When the Empirical Quantile Confidence Interval option is used, why could the APC and AAPC confidence interval (CI) values be different when the AAPC interval is within the same line segment as the APC? For example, suppose the final segment APC goes from 2013 to 2019, and one wants to estimate the 2015-2019 AAPC.
Answer:
APC and AAPC estimates are calculated directly from the data. On the other hand, the empirical quantile CI for the APC and AAPC are calculated using a Monte Carlo resampling method based on the data. Without loss of generality, assume 5001 resamples are used. For each resample of the data, a new Joinpoint model is fit using the same number of joinpoints as the fit using the original data, but the location of the joinpoints could differ. To calculate the 95% CI for the APC (or AAPC), the empirical quantile method finds the 2.5th percentile and the 97.5th percentile among the 5001 APCs (or AAPCs) calculated from the resampled data.
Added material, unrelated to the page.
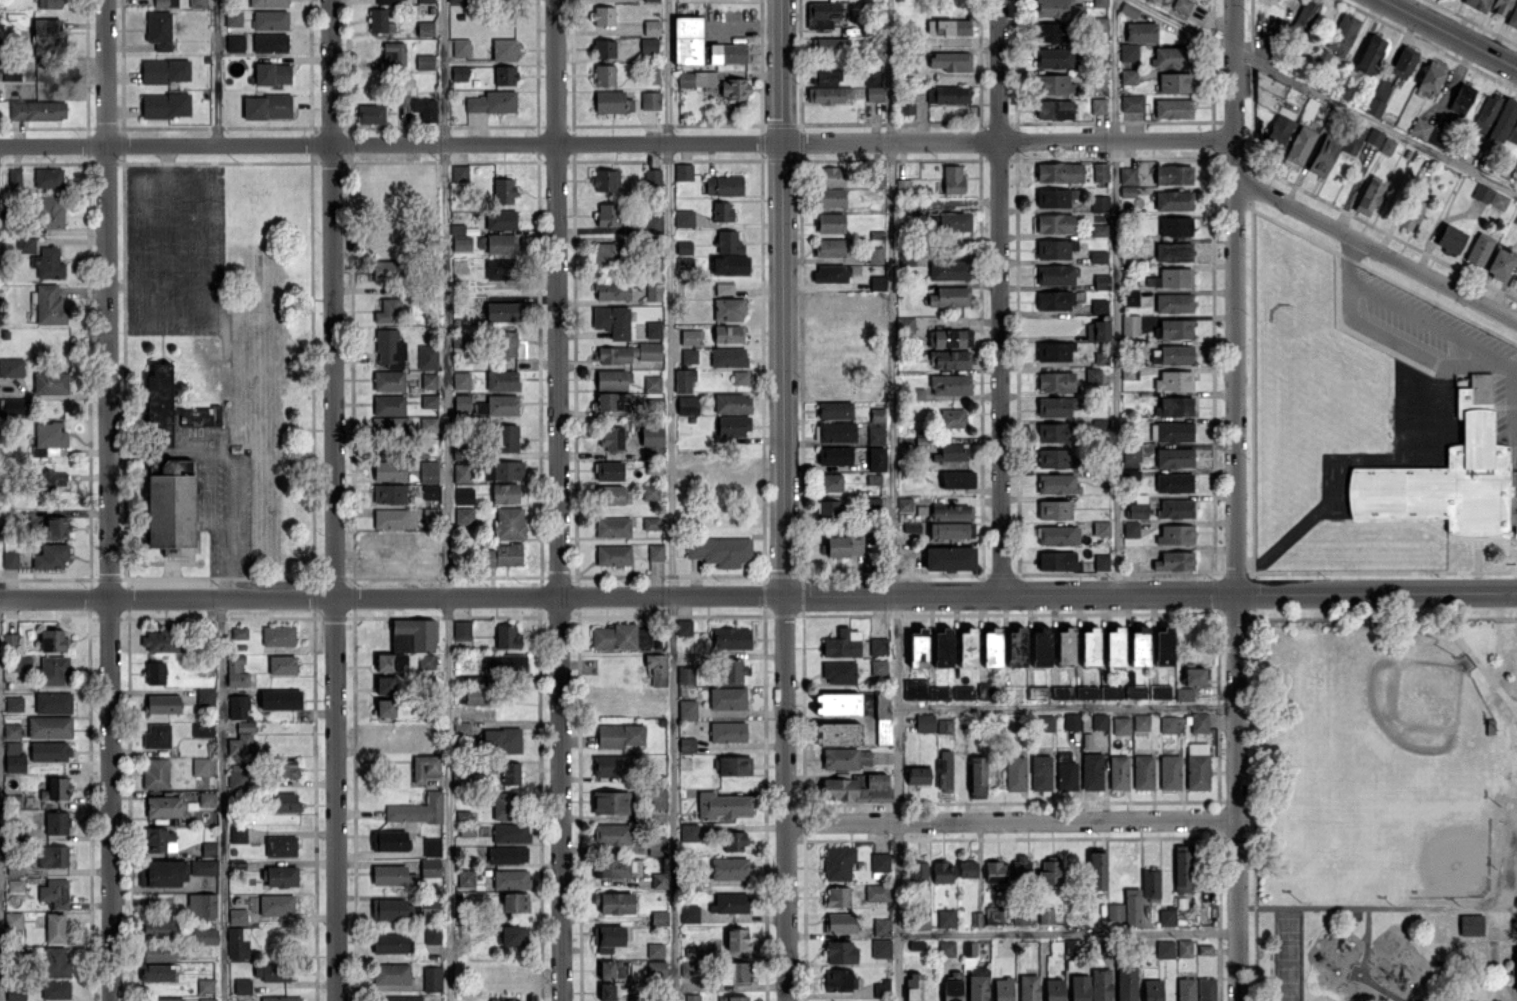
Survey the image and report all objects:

Suppose the final joinpoint segment runs from 2013-2019 and a user is requesting a 5-year AAPC (2015-2019). In this case the final segment APC and AAPC are identical because of the overlapping period. However, the CIs for the AAPC and APC could differ if at least one Monte Carlo resample of the data finds a final joinpoint segment shorter than 5 years, for example, 2016-2019. In this resample, the AAPC is calculated by transforming a weighted average of the slope from the final segment and the slope from the prior segment to an annual percent change. Thus the last segment APC and 5-year AAPC estimates for this resample will be different. The AAPC and APC estimates from such resamples are included in the 5001 resampled estimates to derive the 2.5th and 97.5th percentiles for the AAPC and APC 95% CIs. This could result in a difference between the 5-year AAPC (2015-2019) and last segment APC CIs.